Alterações hormonais (p.ex., queda abrupta de estrogênios/progestágenos/oxitocina) podem produzir psicoses, depressões, obsessões, fobias, ansiedades, na mulher puérpera, sobretudo naquelas que já tinham uma predisposição genética para transtornos afetivos ou outras doenças psiquiátricas.
Muitas vezes tais transtornos assumem a forma de uma “psicose sem delírio/alucinação”, coisa que pode confundir o leigo, como nesse caso de Nerópolis (“ela não é doente mental, planejou, escondeu, dissimulou, portanto é uma criminosa pura, pura maldade”). Em tais casos ocorrem alterações neuroquímicas cerebrais, p.ex., aumento de dopamina, diminuição de opióides e do firing do tipo sigma, que levam à um tipo de depressão obsessiva, ou seja, uma espécie de “idéia fixa”, um comportamento onde a pessoa só pensa naquilo e pensa que “sem aquilo jamais será feliz”.
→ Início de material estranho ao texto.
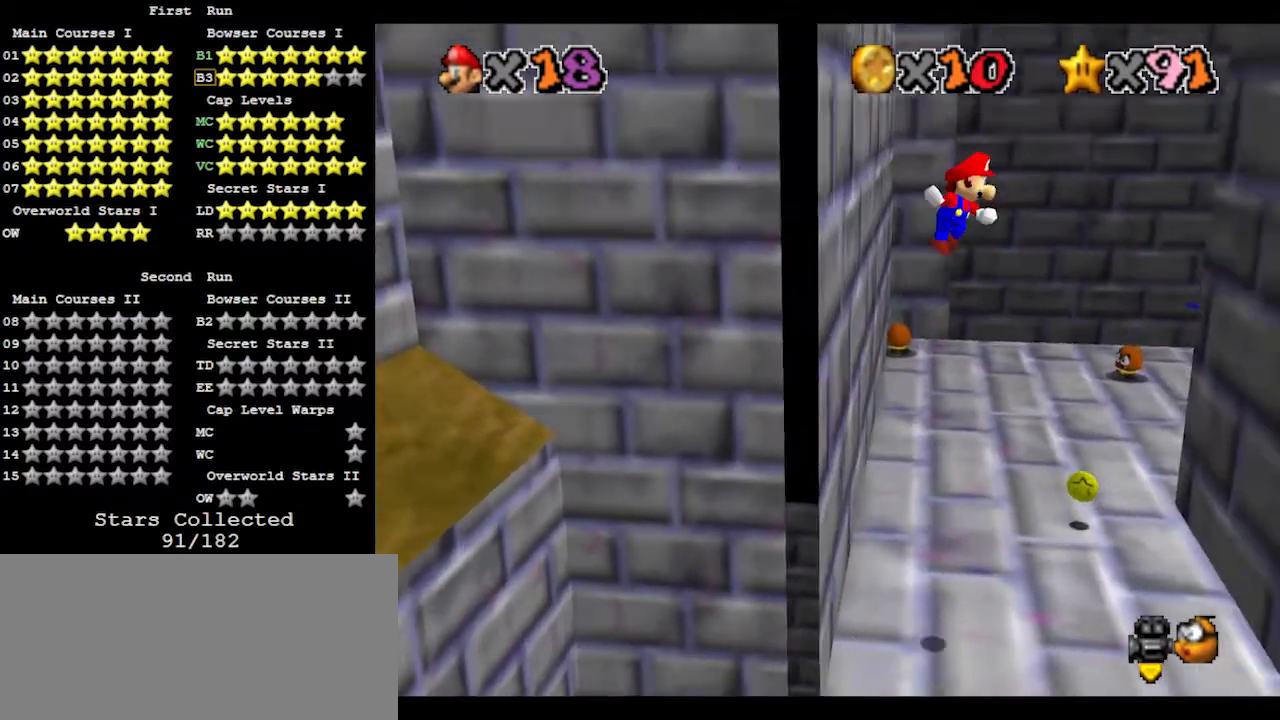
{"buttons": ["A"], "left_stick": "right", "events": []}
Porém nem todas pessoas com esse tipo de pensamento doentio cometem esse tipo de crime. Isso acontece porque têm uma formação familiar/religiosa/moral adequada ou então porque têm um lobo frontal (região cerebral) que funciona bem – é a região que controla o comportamento moral. Muitas mães que têm tendência para transtornos afetivos (aquelas sob maior risco para psicoses puerperais) também têm alterações nesta região cerebral e estas alterações diminuem os sentimentos morais. Acresce-se a isso o fato de que, em algumas formas depressivas, há um tipo de aplainamento afetivo, um tipo de “sentimento de falta de sentimento”, a pessoa torna-se “fria”, ou apenas concernida com os próprios pensamentos negros e obsessivos. Essas alterações não tornam a pessoa completamente “louca”, completamente psicótica, ou seja, elas sabem o ilícito do ato criminoso que estão perpetrando, tentam planejá-lo ou escondê-lo.
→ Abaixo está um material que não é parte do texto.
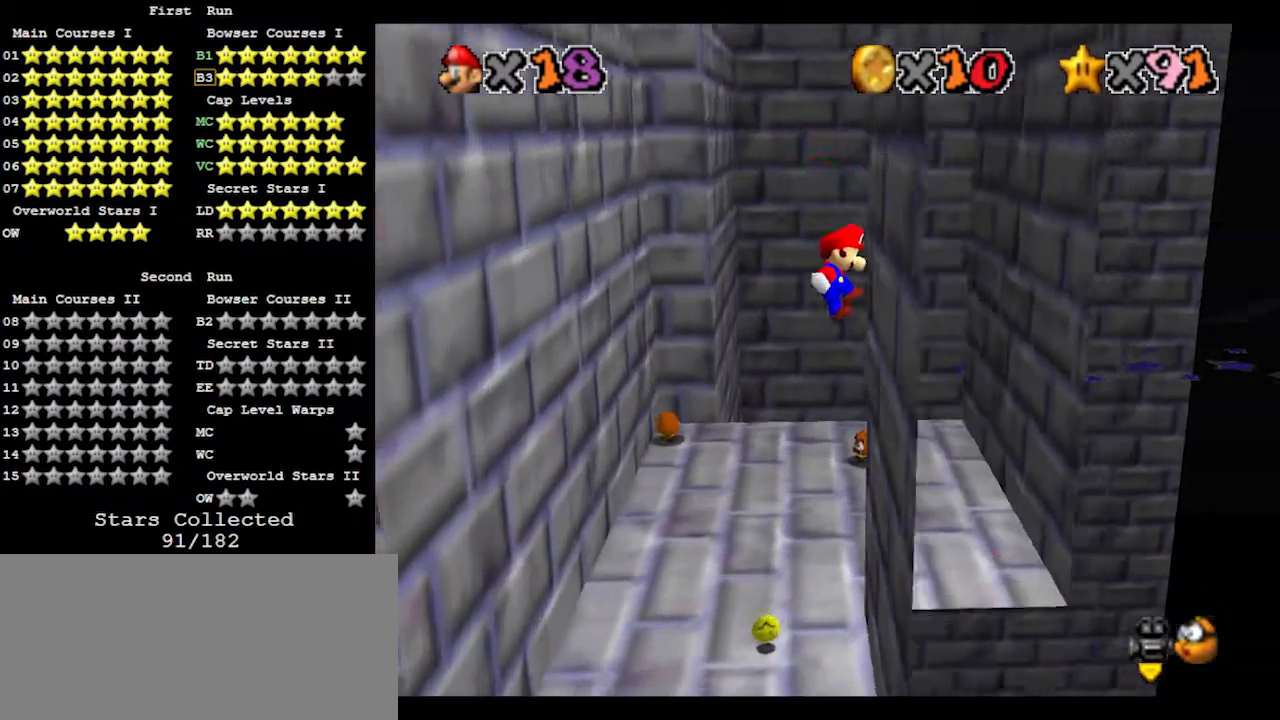
{"buttons": ["A"], "left_stick": "left", "events": [[67, "A", "up"], [167, "A", "down"], [167, "left_stick", "left"]]}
A “frieza” da depressão, e/ou a “frieza” da alteração frontal, tornam este “conhecimento cognitivo do crime” algo inócuo, pois não adianta “saber que um ato é um crime, é preciso “sentir” que este ato é um crime”. “Sentir o ato como um crime” significa : ter medo das conseqüências, ter medo de matar alguém, ter medo de cortar, de ver ou sentir o sangue, ter nojo/repulsa por vísceras, ter medo de matar o bebê, ter dó da gestante e do bebê, ter medo de ir presa, vergonha da própria família, dó de ver os pais sofrendo por terem uma filha criminosa, vergonha de ser reconhecida por todas num crime hediondo como esse. Ou seja, são vários sentimentos que estão em jogo num caso como esse, sentimentos estes que foram “esfriados” por uma disfunção frontal (que leva a estados psiquiátricos amorais), ou por uma depressão, ou ainda por ausência de uma adequada formação familiar/religiosa/moral. Tudo isso pode estar junto, configurando-se assim a tal “tempestade perfeita”.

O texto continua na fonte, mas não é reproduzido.